**RECORDS SHOWN**.
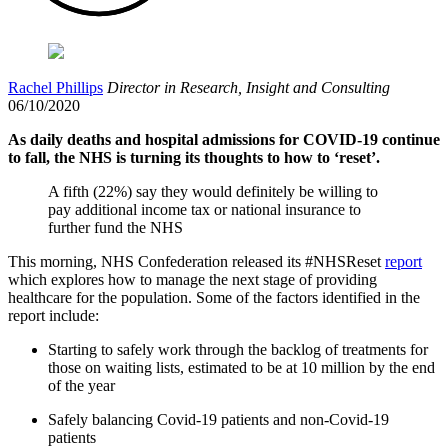
Rachel Phillips
Director in Research, Insight and Consulting
06/10/2020
As daily deaths and hospital admissions for COVID-19 continue
to fall, the NHS is turning its thoughts to how to ‘reset’.
A fifth (22%) say they would definitely be willing to
pay additional income tax or national insurance to
further fund the NHS
This morning, NHS Confederation released its #NHSReset
report
which explores how to manage the next stage of providing
healthcare for the population. Some of the factors identified in the
report include:
Starting to safely work through the backlog of treatments for
those on waiting lists, estimated to be at 10 million by the end
of the year
Safely balancing Covid-19 patients and non-Covid-19
patients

**EXERCISE BRIEF**. Search the entries for the string "patients" and return each line where it turns up.

**TASK RESULT**.
Safely balancing Covid-19 patients and non-Covid-19
patients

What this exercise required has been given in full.